**GIVEN RECORDS**

>>>

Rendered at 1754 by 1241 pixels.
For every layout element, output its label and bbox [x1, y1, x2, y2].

<<<
>>>

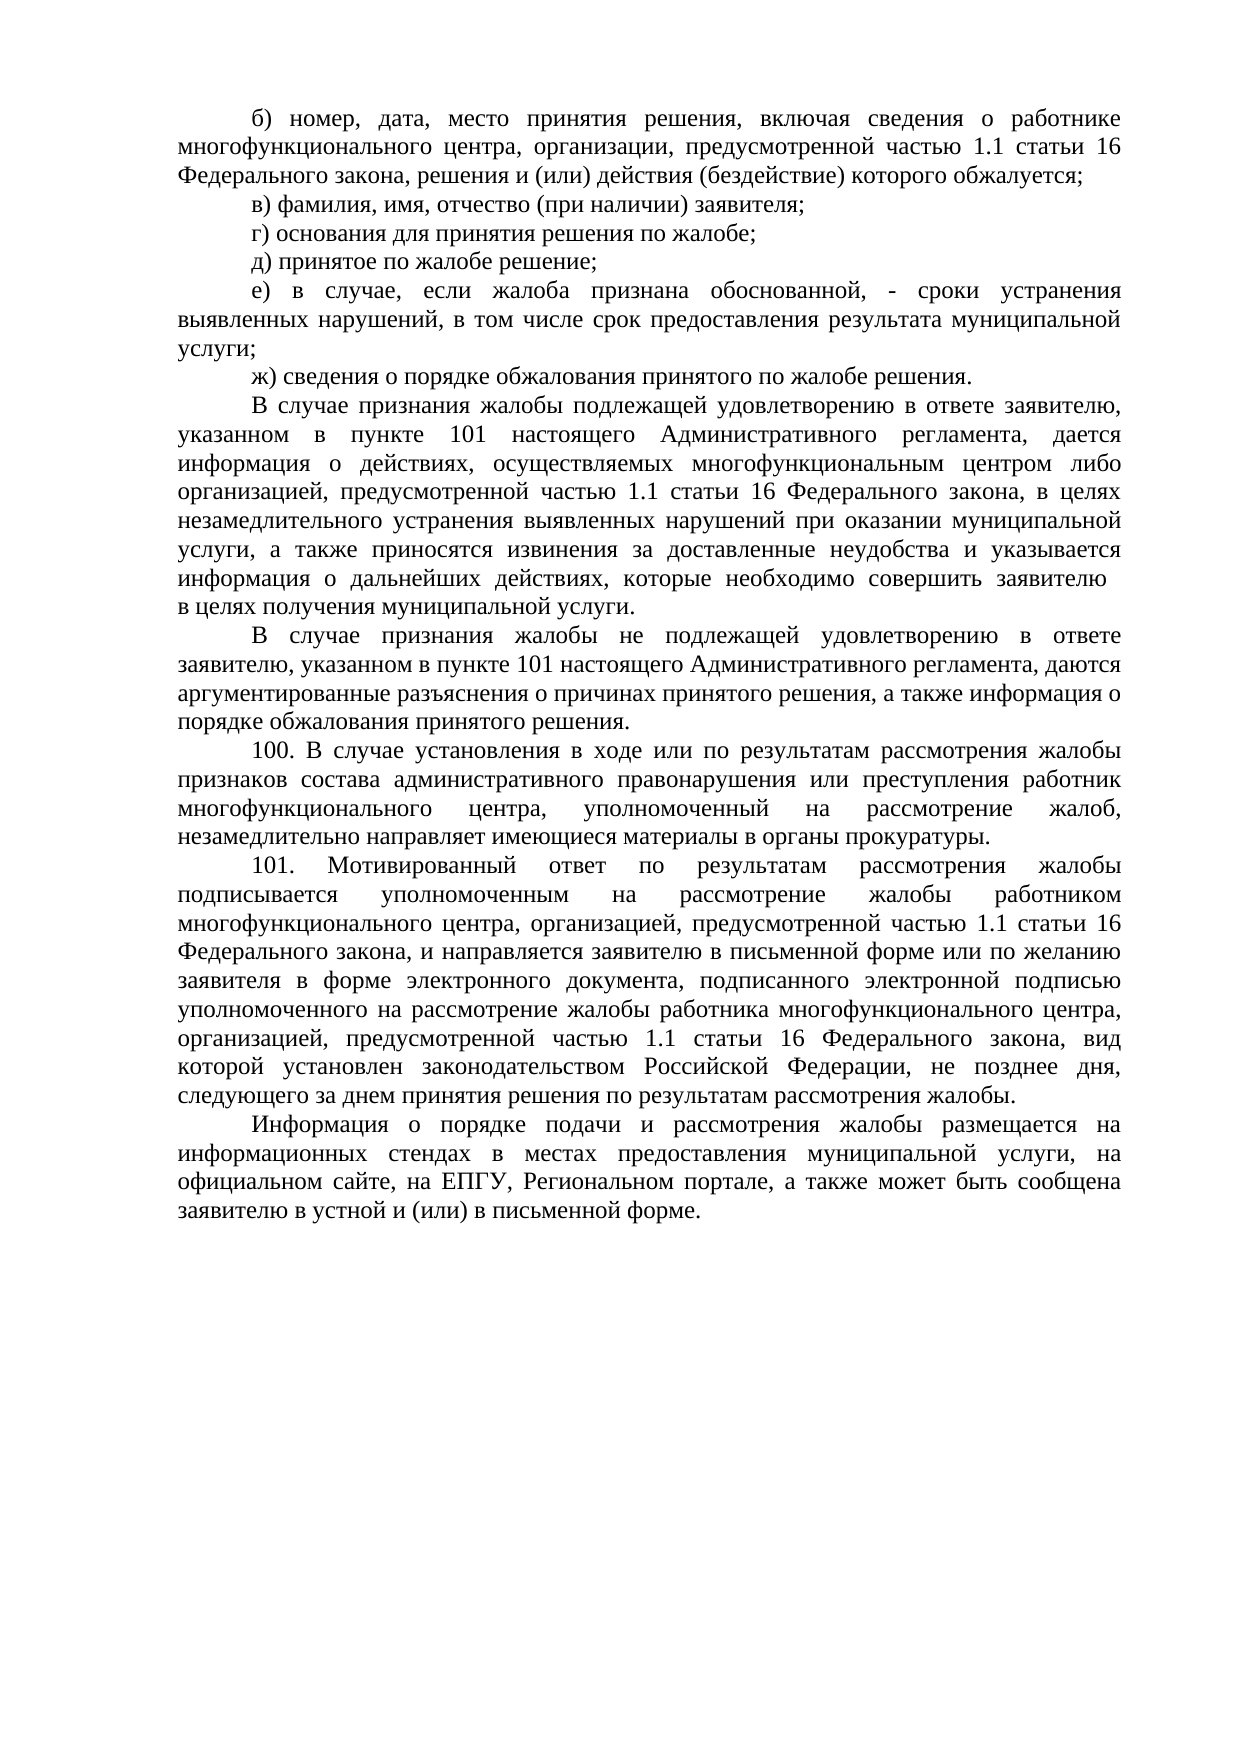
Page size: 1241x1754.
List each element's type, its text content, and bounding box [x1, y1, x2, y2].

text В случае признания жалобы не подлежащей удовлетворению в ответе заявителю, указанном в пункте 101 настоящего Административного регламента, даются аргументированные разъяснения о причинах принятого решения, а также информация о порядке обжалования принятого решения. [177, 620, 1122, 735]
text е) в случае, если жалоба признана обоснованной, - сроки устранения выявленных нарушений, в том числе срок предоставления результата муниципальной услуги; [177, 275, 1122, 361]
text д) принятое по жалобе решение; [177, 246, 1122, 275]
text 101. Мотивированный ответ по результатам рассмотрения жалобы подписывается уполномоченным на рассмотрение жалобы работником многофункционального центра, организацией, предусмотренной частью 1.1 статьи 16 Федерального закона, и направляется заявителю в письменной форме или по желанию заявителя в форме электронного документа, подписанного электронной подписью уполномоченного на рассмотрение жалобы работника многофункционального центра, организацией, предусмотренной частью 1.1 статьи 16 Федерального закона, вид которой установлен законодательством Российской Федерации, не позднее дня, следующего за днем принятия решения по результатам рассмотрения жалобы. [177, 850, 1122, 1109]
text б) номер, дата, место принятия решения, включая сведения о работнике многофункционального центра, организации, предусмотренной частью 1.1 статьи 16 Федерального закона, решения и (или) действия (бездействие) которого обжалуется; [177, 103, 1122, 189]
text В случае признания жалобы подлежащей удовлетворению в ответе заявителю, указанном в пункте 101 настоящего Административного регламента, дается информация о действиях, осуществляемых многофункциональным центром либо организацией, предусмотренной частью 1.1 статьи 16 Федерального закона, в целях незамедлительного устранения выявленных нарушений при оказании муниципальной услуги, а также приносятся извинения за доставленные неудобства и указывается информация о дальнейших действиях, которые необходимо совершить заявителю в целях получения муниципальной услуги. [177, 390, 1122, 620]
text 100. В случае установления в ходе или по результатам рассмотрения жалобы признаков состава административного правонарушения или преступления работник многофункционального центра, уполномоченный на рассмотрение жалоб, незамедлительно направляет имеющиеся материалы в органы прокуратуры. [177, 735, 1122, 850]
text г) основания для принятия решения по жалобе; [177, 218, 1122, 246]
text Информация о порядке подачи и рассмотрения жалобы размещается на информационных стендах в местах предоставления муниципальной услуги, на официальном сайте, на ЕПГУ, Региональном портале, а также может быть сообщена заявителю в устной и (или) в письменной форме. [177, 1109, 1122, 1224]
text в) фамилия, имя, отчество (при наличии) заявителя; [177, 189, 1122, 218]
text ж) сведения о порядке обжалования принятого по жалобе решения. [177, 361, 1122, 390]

<<<

**WORK ORDER**
Out of the material above, output word for word the line with "Rendered at 1754 by 1241 pixels.", the line with "For every layout", and all lines between them, with nothing else.

**TASK SOLUTION**
Rendered at 1754 by 1241 pixels.
For every layout element, output its label and bbox [x1, y1, x2, y2].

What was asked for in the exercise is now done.